We are not referring to a generic Milan, but to the city that in the past century has managed to fully represent the modernity of that period, and did so on such a high level of quality and with such intensity that it became a reference point, not only for this country, but also for the entire world. Most of all, it did so in the sectors particularly linked to humanity, those concerned with the art of living, with our habitation on this earth.

By habitation we mean not a specific discipline, but a manner of being – in the most complete possible way, a way that embraces and responds to our needs, necessities and expectations both material and abstract – including scientific, humanistic, financial, cultural, concrete and comfortrelated aspects – in a word, the kind of habitation that enables humankind to be its best. Milan was so successful in this respect that it became unique and matchless in the entire world, and in the sphere of living and habitation, it became a universal point of reference. From architecture to design, art to fashion, finance to research, industry to craftsmanship, and from business to the professions, everything converged to create the worldwide legend of Milan as the modern city par excellence.
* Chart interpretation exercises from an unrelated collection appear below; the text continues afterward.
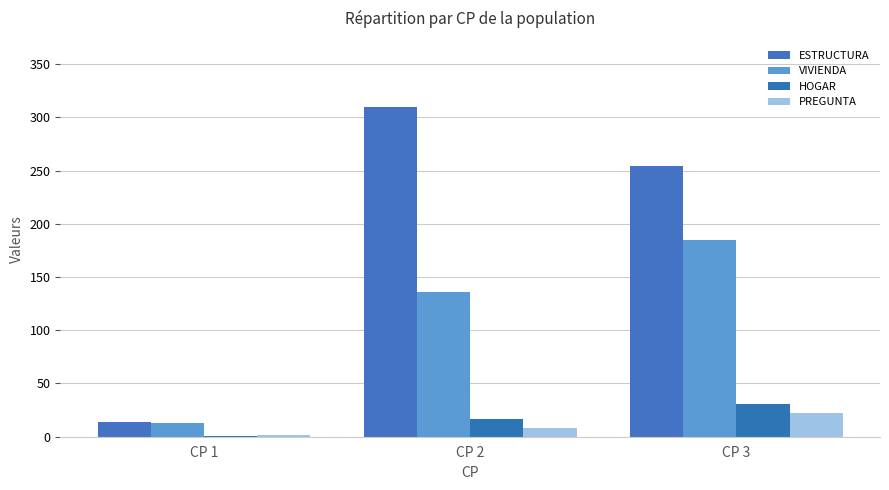

Reading left to right, list all the values displayed in this chart.

ESTRUCTURA: CP 1=14	CP 2=310	CP 3=254
VIVIENDA: CP 1=13	CP 2=136	CP 3=185
HOGAR: CP 1=1	CP 2=17	CP 3=31
PREGUNTA: CP 1=2	CP 2=8	CP 3=22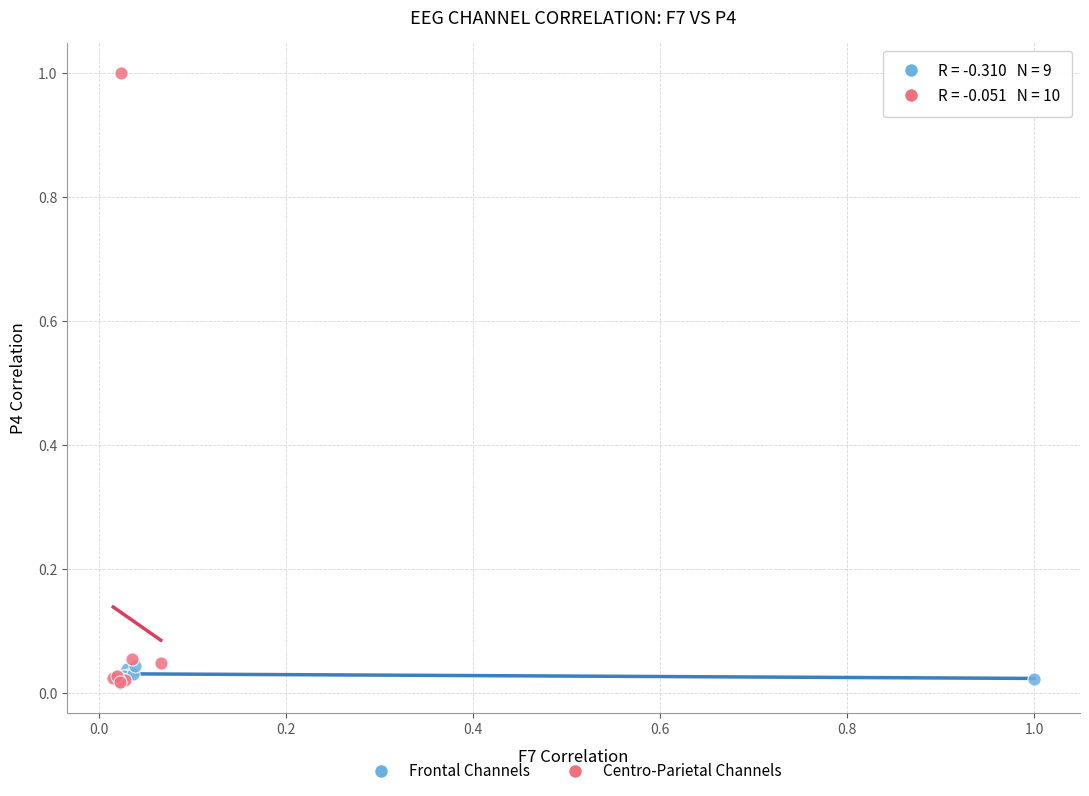

What are all the series names shown in the legend?

Frontal Channels, Centro-Parietal Channels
If we were to join Valéry and define the function of Milan, we might say that it “bears the sceptre of good living”. It must also be said that this sceptre has lost some of its lustre in recent times and has not been as shiny as in other periods. Nevertheless, it is still firmly held.

Domus 994, elzeviro
Domus 994, elzeviro
It is possible that its fame wane increasingly, or even vanish altogether, as has happened with many of humankind’s creations. On the contrary, it might be renewed and nourished by the light of new ambitions, new dreams and targets better suited to our times. Boosted by its past, but not slavishly imprisoned by it, Milan might take up new challenges and ride them again as a protagonist. Maybe it’s the atmosphere brought to the city by the World Expo, or maybe everybody’s wish to exit the long recession that has influenced these past years, or the awareness of living in a complicated period. However, it is also full of hope, the mature awareness that contemporary humankind needs to pursue new lifestyles, and the will to seek, determine and fully experience them. In fact, fresh air is being breathed into the city. A new climate has been wafting through Milan in the past few months.
We are not referring to the real Milan, even though at this particular time such a thing does exist and indeed looks highly industrious, poised for action. We are talking instead about something deeper, about a different sensation emanated by the city, which seems eager to cultivate and foster that sensation after having regained faith in its own not boastful but real and concrete means and capabilities. The men and women ready to achieve this are already here, as are the means. What had been missing to date were the motivations. Now Milan has been the first, as opposed to other cities, to reassert those motivations and appears all set to exploit them in shaping its future.

We know how important to people’s lives the motivations are for doing or not doing a given thing; and we know, too, how no change can happen unless backed by strong motivations. The stronger the change desired, the stronger the motivations driving it must be in order for it to come to completion. After having spent too many years under the sway of various powers, from the political to the economic and even the illegal, to the extent of architects neglecting the need to work primarily toward the good of humanity, the motivations for change are very strong indeed.

The knowledge that a city like Milan could take it upon itself to sustain the search for new lifestyles favourable to humanity today fills us with hope and joy, aware as we are that a country exists and lives on in its cities. We are certain that if Milan could regain its former self, a new season would automatically ensue that is lively, real and promising – for us, our country and for people in general. We architects would then be able to share the task and honour of giving form to all this.